Lümmen G, Sperling H, Luboldt H, Otto T, Rübben H
Department of Urology, University of Essen Medical School, Essen, Germany.
Urol Int. 1998;61(4):215-9. doi: 10.1159/000030332.
Biological response modifiers such as interferon-alpha2B (IFN-alpha2B) have well-known clinical activities against renal cell carcinoma (RCC). Recombinant human granulocyte-macrophage colony-stimulating factor (GM-CSF) has antitumorigenic effects both in vitro and in vivo. Therefore, a phase-I/II trial of IFN-alpha2B and GM-CSF was performed in patients with metastatic RCC.
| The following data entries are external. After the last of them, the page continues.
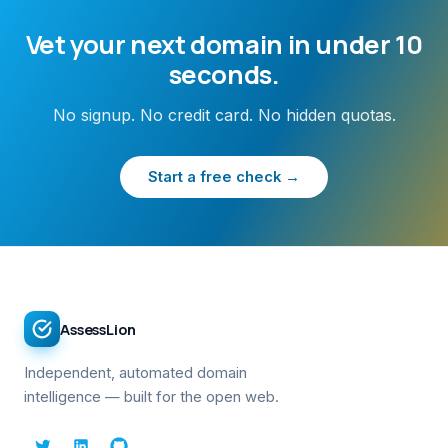
Vet your next domain in under 10
seconds.
No signup. No credit card. No hidden quotas.
Start a free check →
AssessLion
Independent, automated domain
intelligence — built for the open web.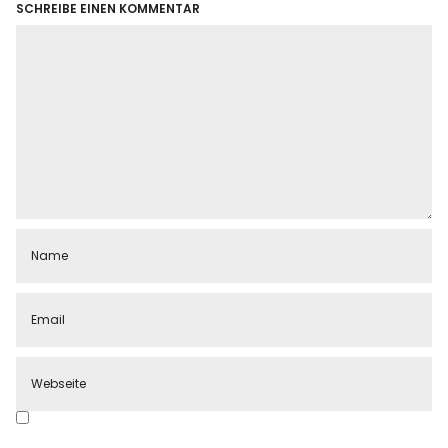
SCHREIBE EINEN KOMMENTAR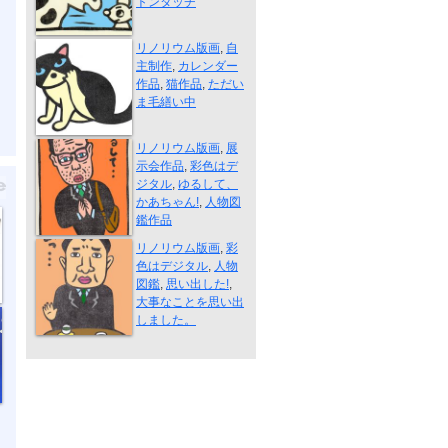
トンタッチ
毛づくろい中
リノリウム版画
,
自
主制作
,
カレンダー
作品
,
猫作品
,
ただい
ま毛繕い中
ゆるして、か...
リノリウム版画
,
展
示会作品
,
彩色はデ
ジタル
,
ゆるして、
かあちゃん!
,
人物図
鑑作品
思い出した！
リノリウム版画
,
彩
色はデジタル
,
人物
図鑑
,
思い出した!
,
大事なことを思い出
しました。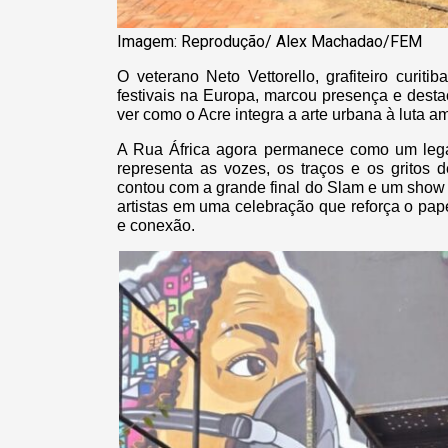
Imagem: Reprodução/ Alex Machadao/FEM
O veterano Neto Vettorello, grafiteiro curi
festivais na Europa, marcou presença e desta
ver como o Acre integra a arte urbana à luta amb
A Rua África agora permanece como um legad
representa as vozes, os traços e os gritos
contou com a grande final do Slam e um show
artistas em uma celebração que reforça o pap
e conexão.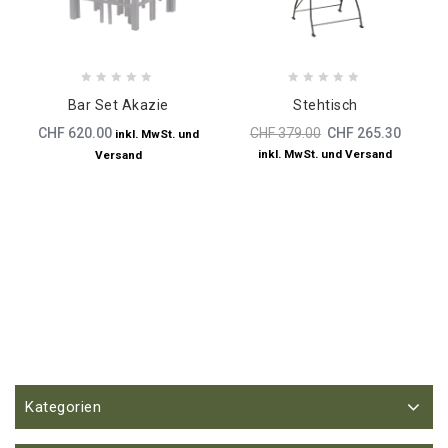
0
0
Bar Set Akazie
Stehtisch
out
out
of
of
CHF
620.00
CHF
379.00
CHF
265.30
inkl. MwSt. und
5
5
inkl. MwSt. und Versand
Versand
Kategorien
21 patients in groups of 3 patients received GM-CSF at 7 different dose levels (15-300 microg) subcutaneously in combination with IFN-alpha2B at a fixed dose of 10 x 10(6) IU s.c. three times weekly for 12 weeks.
Two complete remissions have been observed, both with lung metastases only. With increasing dose levels of GM-CSF a slight tendency to more toxicity was detectable. Due to grade-3 toxicities 5 patients (24%) dropped out of the treatment schedule. Increases in WBC, neutrophils, lymphocytes, and monocytes were noted but were not related to the dose levels of GM-CSF.
Results demonstrate that simultaneous administration of GM-CSF and IFN-alpha2B is tolerated up to doses of 120-150 microg GM-CSF three times weekly. But there is no additional antitumorigenic effect of GM-CSF because the overall response rate of the combined administration of GM-CSF/IFN-alpha2B is similar to IFN-alpha2B alone and there is no obvious dose relationship between increasing doses of GM-CSF and the responses.
生物反应调节剂如干扰素-α2B(IFN-α2B)对肾细胞癌(RCC)具有众所周知的临床活性。重组人粒细胞-巨噬细胞集落刺激因子(GM-CSF)在体外和体内均具有抗肿瘤作用。因此,对转移性RCC患者进行了IFN-α2B和GM-CSF的I/II期试验。
21例患者分为3人一组,接受7种不同剂量水平(15 - 300微克)的GM-CSF皮下注射,联合固定剂量为10×10(6)国际单位的IFN-α2B皮下注射,每周3次,共12周。
观察到2例完全缓解,均仅伴有肺转移。随着GM-CSF剂量水平的增加,可检测到毒性略有增加的趋势。由于3级毒性,5例患者(24%)退出治疗方案。观察到白细胞、中性粒细胞、淋巴细胞和单核细胞增加,但与GM-CSF的剂量水平无关。
结果表明,每周3次同时给予GM-CSF和IFN-α2B,GM-CSF剂量高达120 - 150微克时耐受性良好。但GM-CSF没有额外的抗肿瘤作用,因为GM-CSF/IFN-α2B联合给药的总缓解率与单独使用IFN-α2B相似,且GM-CSF剂量增加与反应之间没有明显的剂量关系。